By Tony Dent
“I wanna tell you a story…” was frequently the start of a short homily from the late Max Bygraves in his British TV show of the 1960’s. Unfortunately Max’s tales don’t strike me as examples of what is meant by today’s demand for the type of story designed to illuminate research results.
So what is meant by those marketers who request storytelling?
The object is clear and well expressed in the blog on: http://www.thestorytellers.com/the-power-of-storytelling – where they say “Stories are a great way of learning from others, and can help shape cultures within business.”
But beware – in the same blog it says “A story has a core message, but can be interpreted in different ways, depending on the lens through which it’s being heard.”
Now I am sure that those who were emphasising the value of storytelling at the Insights Association’s CEO conference in Miami last week were not contemplating the possibility of different interpretations of the story.

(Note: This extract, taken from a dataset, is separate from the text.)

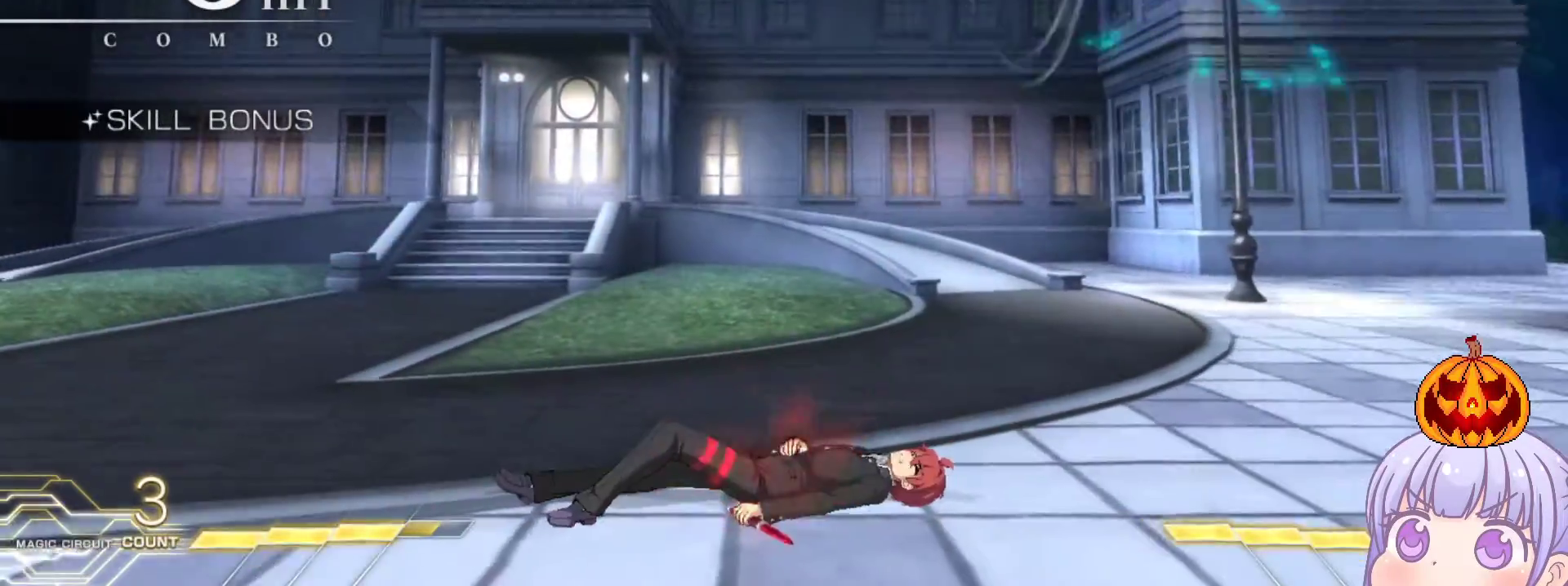
{"buttons": [], "left_stick": "right", "events": [[233, "left_stick", "right"], [250, "SQUARE", "up"]]}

So what was it they really expect? To be honest, for me, the means by which the objective of storytelling is achieved, remains somewhat obscure but here are a few guidelines as I see it and I hope others will add to these do’s and don’ts to provide a genuine guide as to the best way to achieve the desired result.
- a) The Insight story must contain facts – it is not a place for fantasy or fiction
- b) It should be supported by external evidence whenever possible
- c) Where possible, the story should be illustrated with clear examples. If the story talks about behaviour then use video
- d) Structurally, if possible, argue your result through thesis, antithesis and synthesis
- e) They say that the Bible is the greatest story ever told but my final advice is ‘be brief’
I hope that’s enough to put you all to sleep!